Request:
Your answer must be every line of the data that contains "comme".

[Transcribed page contents]
━━━━━━━━━━━━━━━━

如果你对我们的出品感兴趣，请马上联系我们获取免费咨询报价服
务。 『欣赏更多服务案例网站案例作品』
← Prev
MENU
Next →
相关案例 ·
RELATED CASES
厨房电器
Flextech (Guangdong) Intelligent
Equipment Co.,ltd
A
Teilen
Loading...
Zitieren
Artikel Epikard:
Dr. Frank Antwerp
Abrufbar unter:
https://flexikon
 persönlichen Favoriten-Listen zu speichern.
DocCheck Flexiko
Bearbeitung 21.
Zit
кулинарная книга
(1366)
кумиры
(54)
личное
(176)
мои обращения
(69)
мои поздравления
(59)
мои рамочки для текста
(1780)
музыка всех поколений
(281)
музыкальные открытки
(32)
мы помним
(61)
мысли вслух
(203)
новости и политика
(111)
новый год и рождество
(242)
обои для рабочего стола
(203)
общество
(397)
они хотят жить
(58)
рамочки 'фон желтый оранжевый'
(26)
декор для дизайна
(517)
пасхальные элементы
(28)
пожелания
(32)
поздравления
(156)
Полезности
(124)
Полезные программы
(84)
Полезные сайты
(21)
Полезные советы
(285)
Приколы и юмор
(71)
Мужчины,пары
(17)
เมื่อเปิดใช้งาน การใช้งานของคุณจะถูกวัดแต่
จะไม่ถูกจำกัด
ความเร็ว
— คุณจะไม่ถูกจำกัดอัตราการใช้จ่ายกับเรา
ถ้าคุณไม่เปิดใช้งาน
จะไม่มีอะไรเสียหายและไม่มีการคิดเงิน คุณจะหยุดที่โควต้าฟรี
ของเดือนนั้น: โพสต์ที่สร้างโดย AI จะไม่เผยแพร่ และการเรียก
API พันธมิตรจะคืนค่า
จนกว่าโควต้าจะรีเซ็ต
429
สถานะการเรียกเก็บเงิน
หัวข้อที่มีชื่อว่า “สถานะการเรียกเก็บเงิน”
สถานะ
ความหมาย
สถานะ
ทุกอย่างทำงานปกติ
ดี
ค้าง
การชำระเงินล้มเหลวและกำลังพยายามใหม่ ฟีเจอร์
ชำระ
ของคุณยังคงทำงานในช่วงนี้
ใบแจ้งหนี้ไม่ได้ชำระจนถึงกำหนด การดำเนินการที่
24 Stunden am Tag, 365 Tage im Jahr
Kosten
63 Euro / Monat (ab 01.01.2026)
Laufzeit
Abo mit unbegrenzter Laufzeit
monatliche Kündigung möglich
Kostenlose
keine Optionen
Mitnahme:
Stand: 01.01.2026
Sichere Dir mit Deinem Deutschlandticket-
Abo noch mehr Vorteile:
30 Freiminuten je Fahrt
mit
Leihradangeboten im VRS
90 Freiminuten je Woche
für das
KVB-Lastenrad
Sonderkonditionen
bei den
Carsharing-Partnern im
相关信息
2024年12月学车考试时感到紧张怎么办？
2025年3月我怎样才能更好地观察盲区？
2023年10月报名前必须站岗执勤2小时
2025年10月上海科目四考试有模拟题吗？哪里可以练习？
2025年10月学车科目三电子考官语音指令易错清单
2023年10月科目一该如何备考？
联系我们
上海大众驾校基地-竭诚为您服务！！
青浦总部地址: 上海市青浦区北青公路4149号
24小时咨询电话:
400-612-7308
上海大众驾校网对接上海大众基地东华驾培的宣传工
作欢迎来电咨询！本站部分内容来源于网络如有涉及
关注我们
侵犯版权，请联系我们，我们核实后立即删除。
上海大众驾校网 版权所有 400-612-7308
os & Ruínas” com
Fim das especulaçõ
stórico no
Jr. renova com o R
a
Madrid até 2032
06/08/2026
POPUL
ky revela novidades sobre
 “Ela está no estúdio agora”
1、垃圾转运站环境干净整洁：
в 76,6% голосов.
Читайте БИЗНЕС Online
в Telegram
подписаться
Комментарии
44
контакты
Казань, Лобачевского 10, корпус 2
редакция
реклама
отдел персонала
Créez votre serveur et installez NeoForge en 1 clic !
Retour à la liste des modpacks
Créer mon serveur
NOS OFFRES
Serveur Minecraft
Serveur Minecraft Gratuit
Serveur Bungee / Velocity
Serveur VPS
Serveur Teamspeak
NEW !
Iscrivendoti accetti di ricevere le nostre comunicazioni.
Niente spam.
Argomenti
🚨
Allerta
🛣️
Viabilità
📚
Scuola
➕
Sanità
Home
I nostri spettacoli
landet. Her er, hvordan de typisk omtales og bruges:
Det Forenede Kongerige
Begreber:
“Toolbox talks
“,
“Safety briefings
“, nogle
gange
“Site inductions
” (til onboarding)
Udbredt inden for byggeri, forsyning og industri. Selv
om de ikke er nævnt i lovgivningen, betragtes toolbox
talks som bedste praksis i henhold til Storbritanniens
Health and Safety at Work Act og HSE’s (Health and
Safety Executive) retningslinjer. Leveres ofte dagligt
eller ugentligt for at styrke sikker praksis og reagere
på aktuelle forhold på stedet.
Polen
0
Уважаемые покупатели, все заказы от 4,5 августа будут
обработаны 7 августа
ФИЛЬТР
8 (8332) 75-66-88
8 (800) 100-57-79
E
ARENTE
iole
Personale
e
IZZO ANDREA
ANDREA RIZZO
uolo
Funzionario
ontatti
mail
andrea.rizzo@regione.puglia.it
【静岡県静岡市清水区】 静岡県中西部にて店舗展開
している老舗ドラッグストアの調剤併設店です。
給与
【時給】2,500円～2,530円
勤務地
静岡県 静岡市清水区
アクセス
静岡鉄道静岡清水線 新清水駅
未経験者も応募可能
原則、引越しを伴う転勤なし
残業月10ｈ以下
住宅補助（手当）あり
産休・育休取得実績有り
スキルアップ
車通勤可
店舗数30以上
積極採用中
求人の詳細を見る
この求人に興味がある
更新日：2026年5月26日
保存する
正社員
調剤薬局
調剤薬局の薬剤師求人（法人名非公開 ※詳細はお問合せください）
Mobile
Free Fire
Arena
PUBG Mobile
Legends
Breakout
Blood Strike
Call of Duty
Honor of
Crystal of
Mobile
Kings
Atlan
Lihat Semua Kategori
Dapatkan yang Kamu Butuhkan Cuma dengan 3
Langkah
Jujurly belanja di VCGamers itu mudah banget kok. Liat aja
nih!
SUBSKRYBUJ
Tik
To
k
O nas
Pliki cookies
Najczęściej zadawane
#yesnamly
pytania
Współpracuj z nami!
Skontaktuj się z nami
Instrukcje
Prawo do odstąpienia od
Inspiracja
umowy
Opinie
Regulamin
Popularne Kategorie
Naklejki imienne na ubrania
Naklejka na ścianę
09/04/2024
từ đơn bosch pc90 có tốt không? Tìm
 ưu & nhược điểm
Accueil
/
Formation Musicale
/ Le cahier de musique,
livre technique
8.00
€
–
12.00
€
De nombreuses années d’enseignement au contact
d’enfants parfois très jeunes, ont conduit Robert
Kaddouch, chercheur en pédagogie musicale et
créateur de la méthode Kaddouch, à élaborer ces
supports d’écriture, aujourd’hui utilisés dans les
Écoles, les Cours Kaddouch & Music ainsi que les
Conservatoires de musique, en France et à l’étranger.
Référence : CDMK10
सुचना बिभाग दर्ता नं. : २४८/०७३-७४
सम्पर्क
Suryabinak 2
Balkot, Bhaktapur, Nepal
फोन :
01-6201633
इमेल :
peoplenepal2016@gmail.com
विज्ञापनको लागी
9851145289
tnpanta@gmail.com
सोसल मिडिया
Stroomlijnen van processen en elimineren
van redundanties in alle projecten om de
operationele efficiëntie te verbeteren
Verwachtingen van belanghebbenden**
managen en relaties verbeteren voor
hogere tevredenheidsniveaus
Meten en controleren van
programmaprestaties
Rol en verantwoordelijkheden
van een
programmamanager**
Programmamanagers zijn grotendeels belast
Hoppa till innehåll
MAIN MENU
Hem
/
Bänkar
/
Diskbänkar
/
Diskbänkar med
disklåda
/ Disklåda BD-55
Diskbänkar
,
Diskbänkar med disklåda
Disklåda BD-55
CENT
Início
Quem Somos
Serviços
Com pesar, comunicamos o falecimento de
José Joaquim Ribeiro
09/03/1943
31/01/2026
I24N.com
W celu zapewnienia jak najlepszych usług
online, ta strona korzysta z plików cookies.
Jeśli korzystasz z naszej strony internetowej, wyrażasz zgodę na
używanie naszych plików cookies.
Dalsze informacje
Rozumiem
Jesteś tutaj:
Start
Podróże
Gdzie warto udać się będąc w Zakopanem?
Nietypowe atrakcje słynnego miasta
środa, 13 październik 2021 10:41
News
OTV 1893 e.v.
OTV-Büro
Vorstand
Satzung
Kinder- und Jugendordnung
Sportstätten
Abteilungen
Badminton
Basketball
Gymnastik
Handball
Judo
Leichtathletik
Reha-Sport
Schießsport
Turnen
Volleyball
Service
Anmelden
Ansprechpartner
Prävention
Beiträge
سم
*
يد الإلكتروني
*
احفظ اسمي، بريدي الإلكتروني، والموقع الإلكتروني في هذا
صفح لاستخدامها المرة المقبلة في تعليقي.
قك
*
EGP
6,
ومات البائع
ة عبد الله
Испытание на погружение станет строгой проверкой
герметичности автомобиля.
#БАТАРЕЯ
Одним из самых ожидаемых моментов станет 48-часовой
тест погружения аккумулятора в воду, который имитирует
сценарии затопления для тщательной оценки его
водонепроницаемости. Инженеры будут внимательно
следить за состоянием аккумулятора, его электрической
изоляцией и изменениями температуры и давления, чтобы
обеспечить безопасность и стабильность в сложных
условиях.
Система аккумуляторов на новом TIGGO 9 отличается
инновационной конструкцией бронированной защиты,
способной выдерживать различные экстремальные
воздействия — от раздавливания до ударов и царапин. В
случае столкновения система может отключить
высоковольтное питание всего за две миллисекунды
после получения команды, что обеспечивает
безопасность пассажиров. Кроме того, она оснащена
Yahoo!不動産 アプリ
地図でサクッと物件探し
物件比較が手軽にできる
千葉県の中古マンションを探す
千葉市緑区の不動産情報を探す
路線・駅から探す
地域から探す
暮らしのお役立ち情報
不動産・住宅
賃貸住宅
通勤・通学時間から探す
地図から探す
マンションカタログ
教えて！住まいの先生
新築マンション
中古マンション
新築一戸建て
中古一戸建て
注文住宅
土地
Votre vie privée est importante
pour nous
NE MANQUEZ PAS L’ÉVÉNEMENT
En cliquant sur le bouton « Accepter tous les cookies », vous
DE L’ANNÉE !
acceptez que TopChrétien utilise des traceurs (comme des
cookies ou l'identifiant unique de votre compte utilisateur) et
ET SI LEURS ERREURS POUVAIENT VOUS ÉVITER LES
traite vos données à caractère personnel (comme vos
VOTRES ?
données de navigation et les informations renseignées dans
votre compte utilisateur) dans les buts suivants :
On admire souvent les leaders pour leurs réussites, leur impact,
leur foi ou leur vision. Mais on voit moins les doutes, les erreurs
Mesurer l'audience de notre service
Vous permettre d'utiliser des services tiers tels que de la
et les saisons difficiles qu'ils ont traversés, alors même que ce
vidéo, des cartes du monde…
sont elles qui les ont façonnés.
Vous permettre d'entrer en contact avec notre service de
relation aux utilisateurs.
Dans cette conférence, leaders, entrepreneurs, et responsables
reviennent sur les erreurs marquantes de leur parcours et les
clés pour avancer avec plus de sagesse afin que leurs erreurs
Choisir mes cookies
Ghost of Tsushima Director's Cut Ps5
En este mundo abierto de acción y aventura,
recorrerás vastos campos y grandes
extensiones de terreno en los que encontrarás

━━━━━━━━━━━━━━━━

Answer space:
acceptez que TopChrétien utilise des traceurs (comme des
traite vos données à caractère personnel (comme vos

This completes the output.